◆ What the exercise asks
What's needed is an exact copy of the lines from the one that contains "55 à 59 ans: 250 -> 290" to the end of the data below, leaving the pictures out.
══ Given records ══
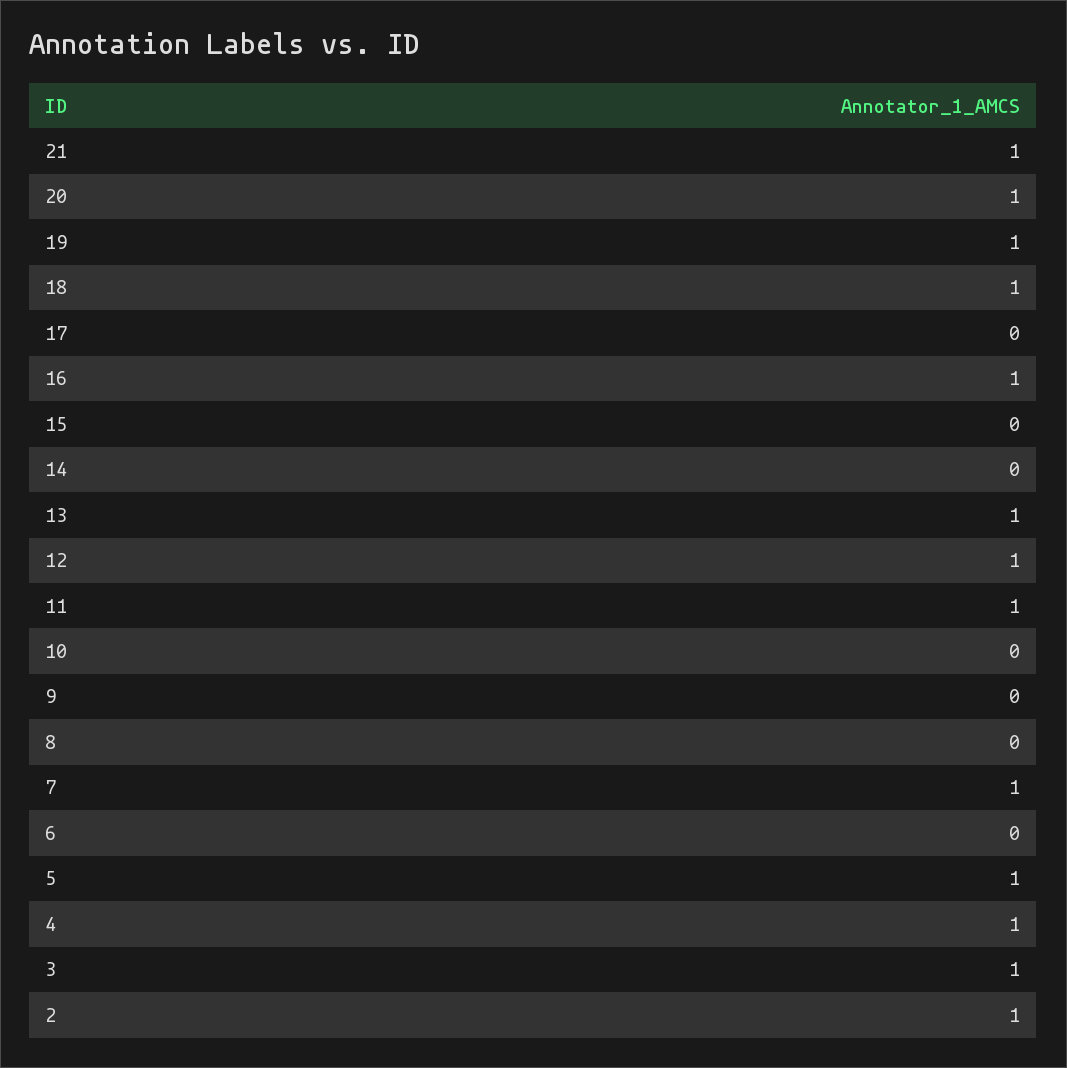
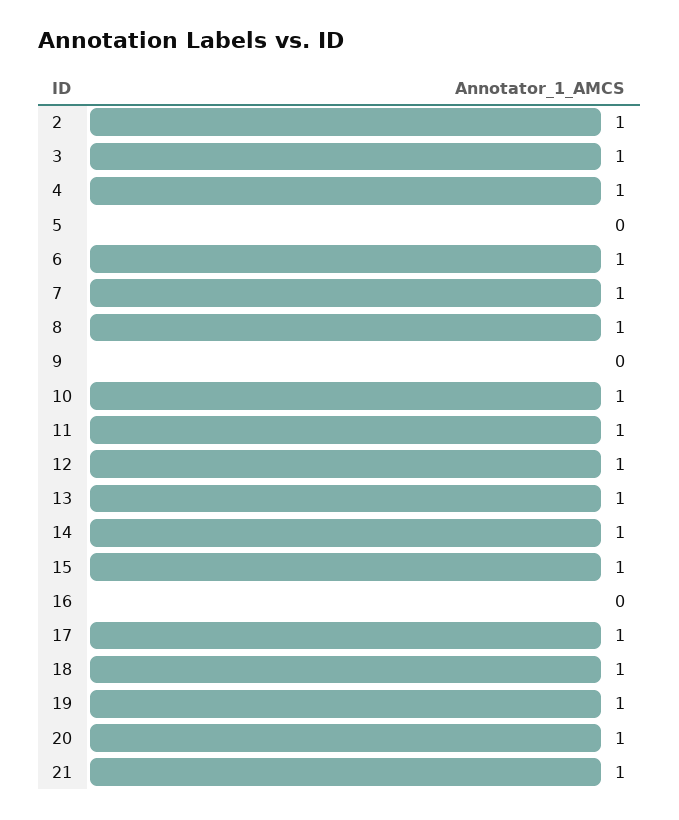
17: 0 -> 1
16: 1 -> 0
15: 0 -> 1
14: 0 -> 1
10: 0 -> 1
8: 0 -> 1
6: 0 -> 1
5: 1 -> 0

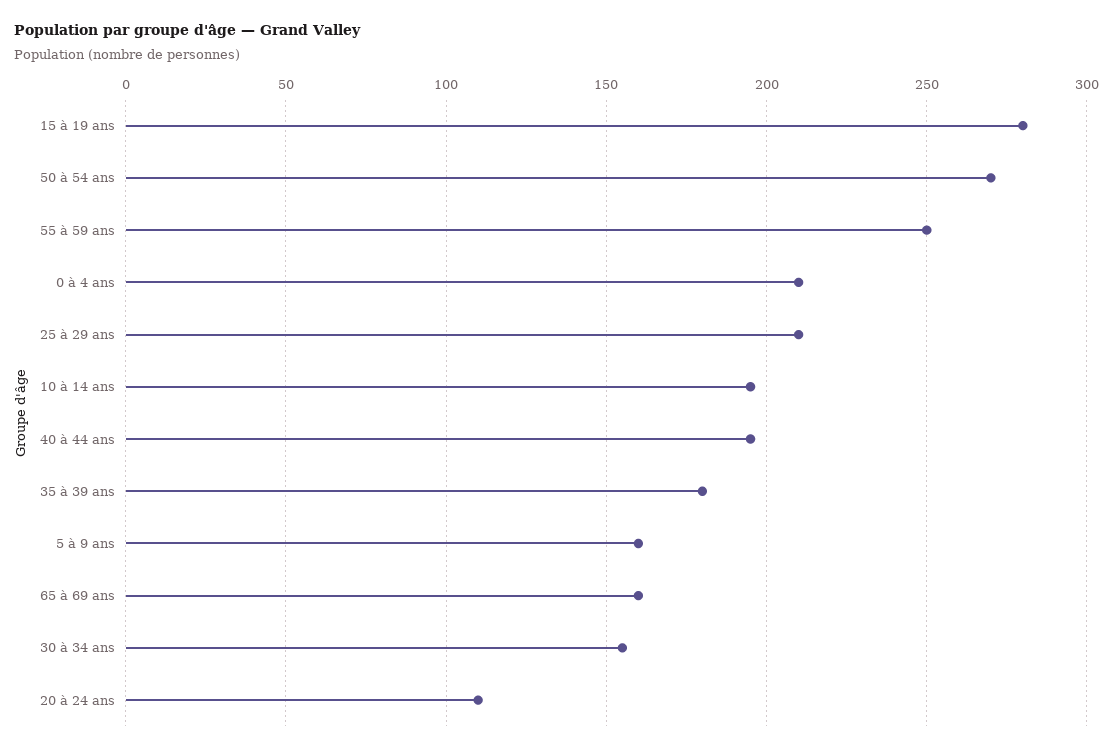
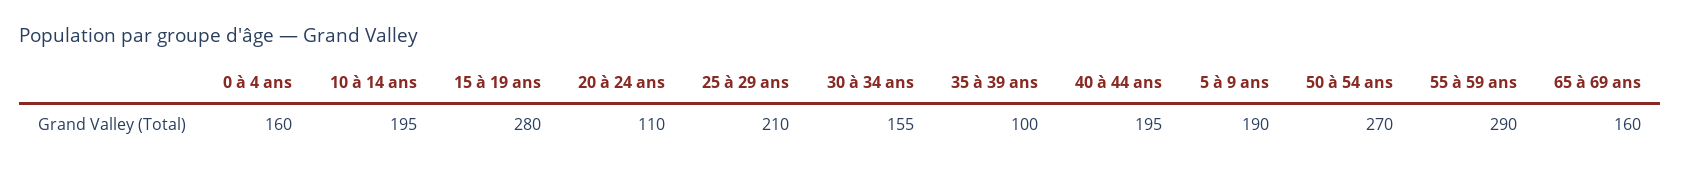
55 à 59 ans: 250 -> 290
0 à 4 ans: 210 -> 160
35 à 39 ans: 180 -> 100
5 à 9 ans: 160 -> 190

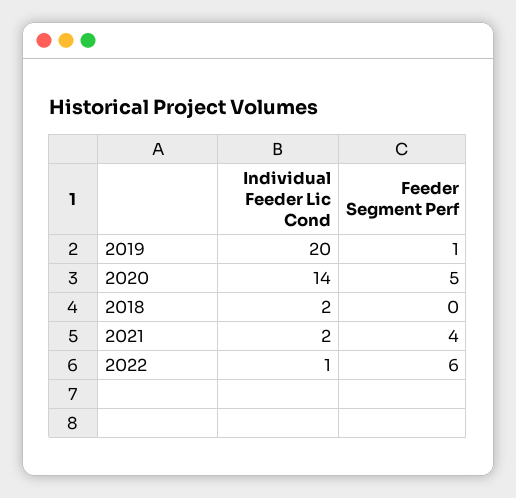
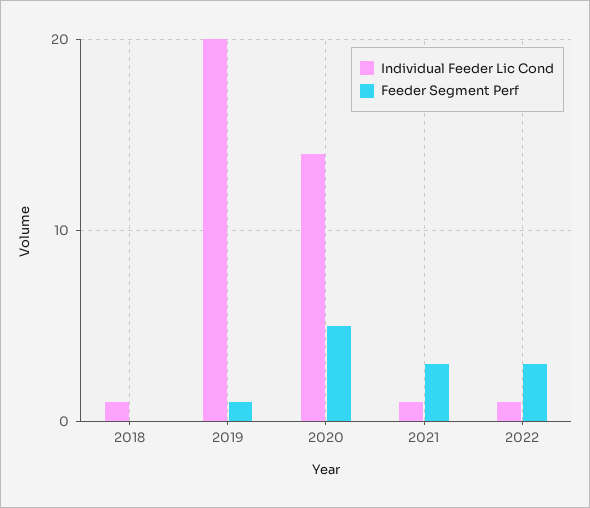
Individual Feeder Lic Cond, 2018: 2 -> 1
Individual Feeder Lic Cond, 2021: 2 -> 1
Feeder Segment Perf, 2021: 4 -> 3
Feeder Segment Perf, 2022: 6 -> 3

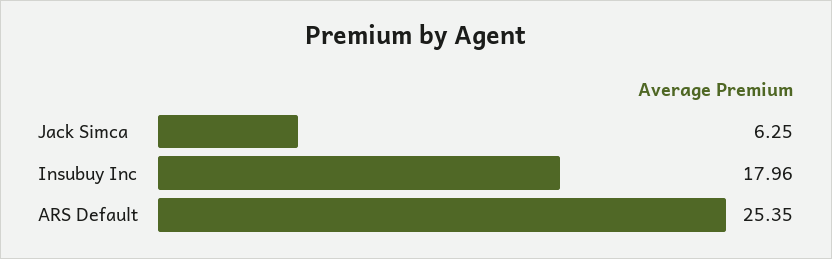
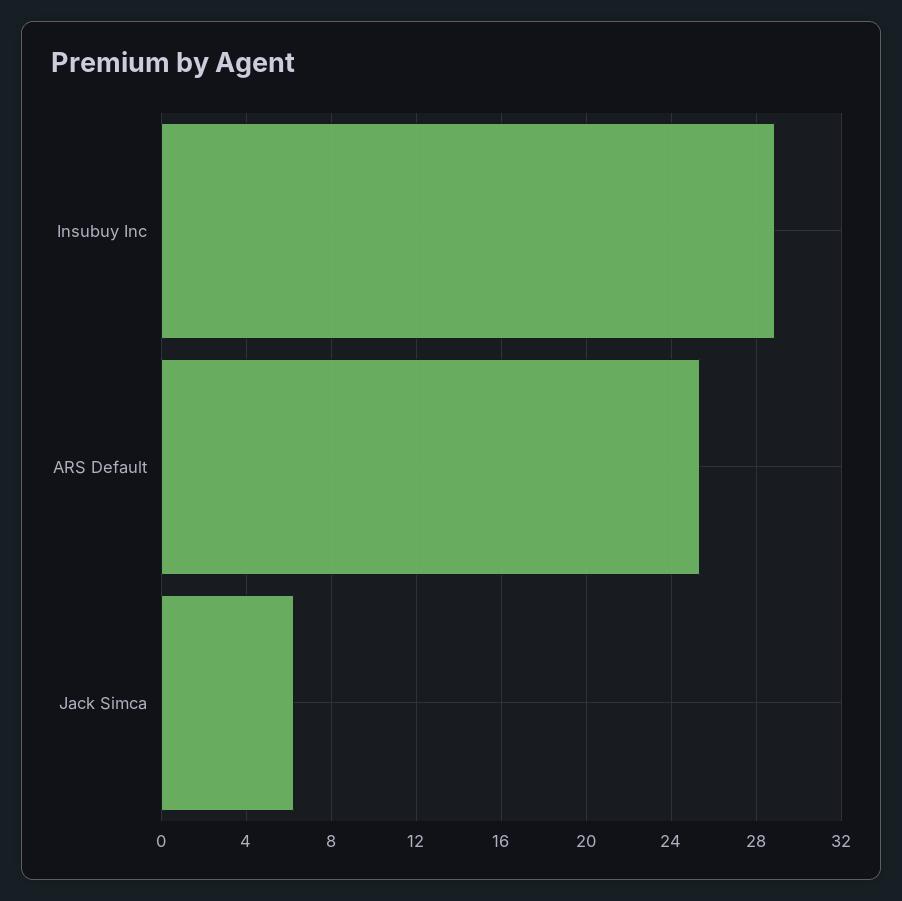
Insubuy Inc: 17.96 -> 29

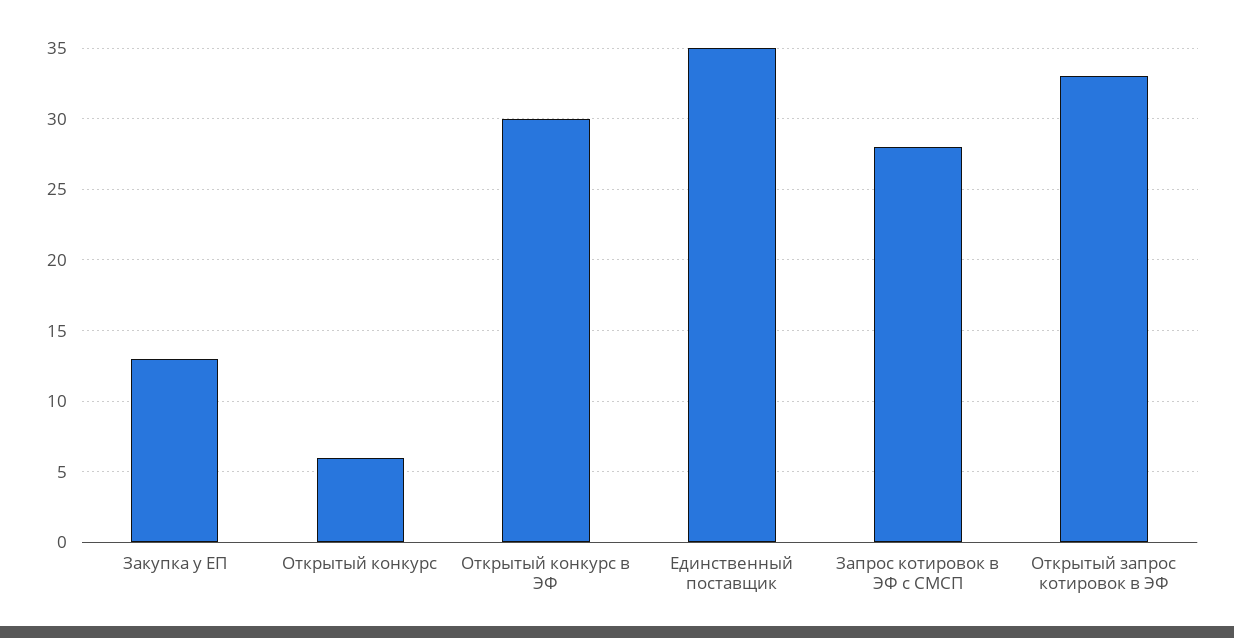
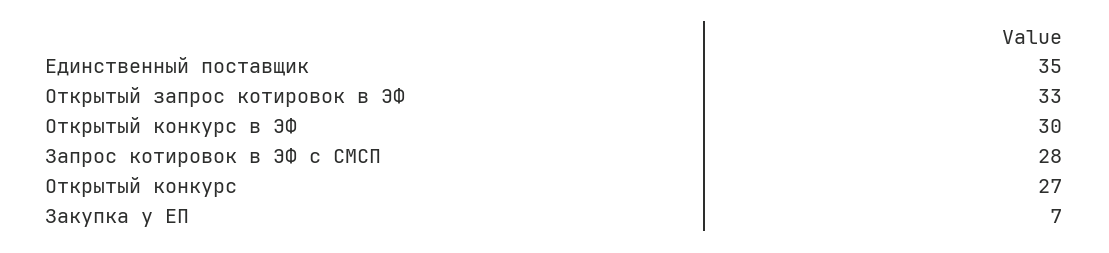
Закупка у ЕП: 13 -> 7
Открытый конкурс: 6 -> 27

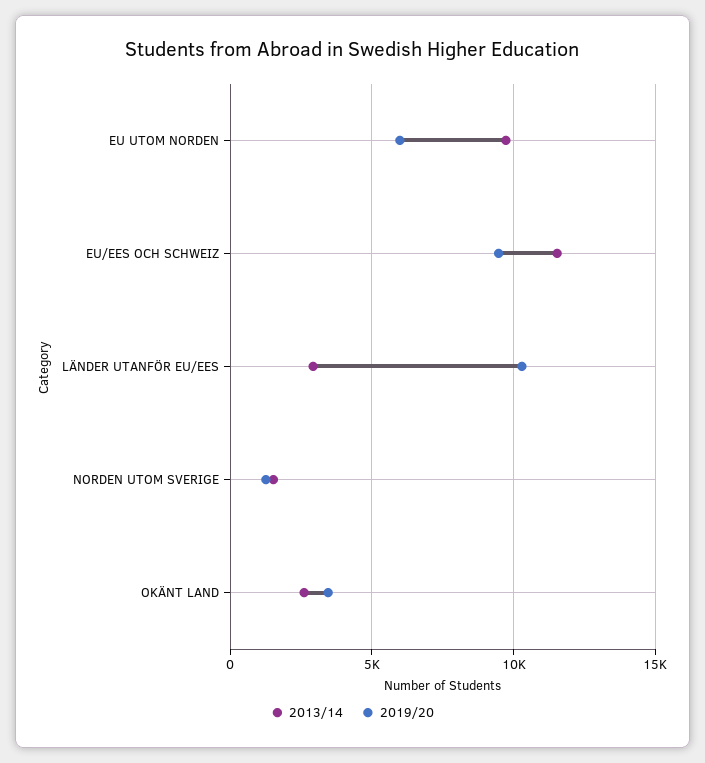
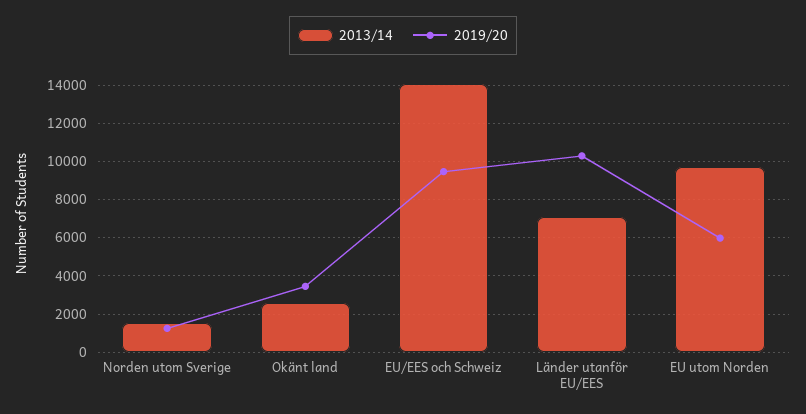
2013/14, EU/EES OCH SCHWEIZ: 11500 -> 14000
2013/14, LÄNDER UTANFÖR EU/EES: 3000 -> 7000

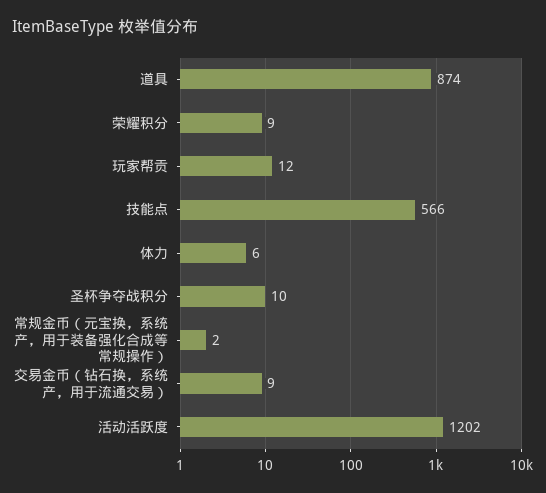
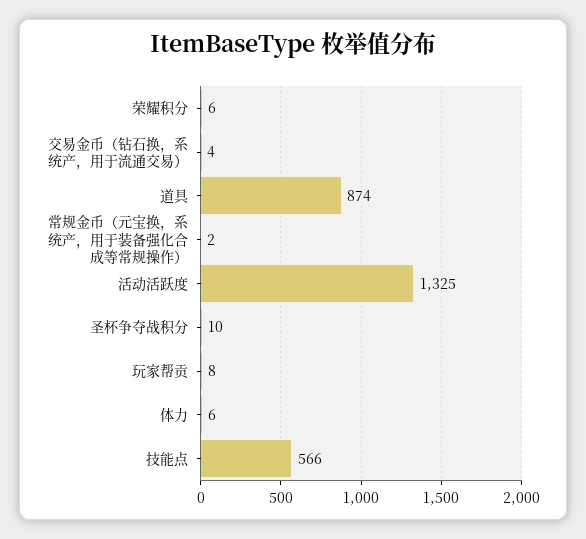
荣耀积分: 9 -> 6
玩家帮贡: 12 -> 8
交易金币（钻石换，系统产，用于流通交易）: 9 -> 4
活动活跃度: 1202 -> 1325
═══
◆ Output for this task
55 à 59 ans: 250 -> 290
0 à 4 ans: 210 -> 160
35 à 39 ans: 180 -> 100
5 à 9 ans: 160 -> 190

Individual Feeder Lic Cond, 2018: 2 -> 1
Individual Feeder Lic Cond, 2021: 2 -> 1
Feeder Segment Perf, 2021: 4 -> 3
Feeder Segment Perf, 2022: 6 -> 3

Insubuy Inc: 17.96 -> 29

Закупка у ЕП: 13 -> 7
Открытый конкурс: 6 -> 27

2013/14, EU/EES OCH SCHWEIZ: 11500 -> 14000
2013/14, LÄNDER UTANFÖR EU/EES: 3000 -> 7000

荣耀积分: 9 -> 6
玩家帮贡: 12 -> 8
交易金币（钻石换，系统产，用于流通交易）: 9 -> 4
活动活跃度: 1202 -> 1325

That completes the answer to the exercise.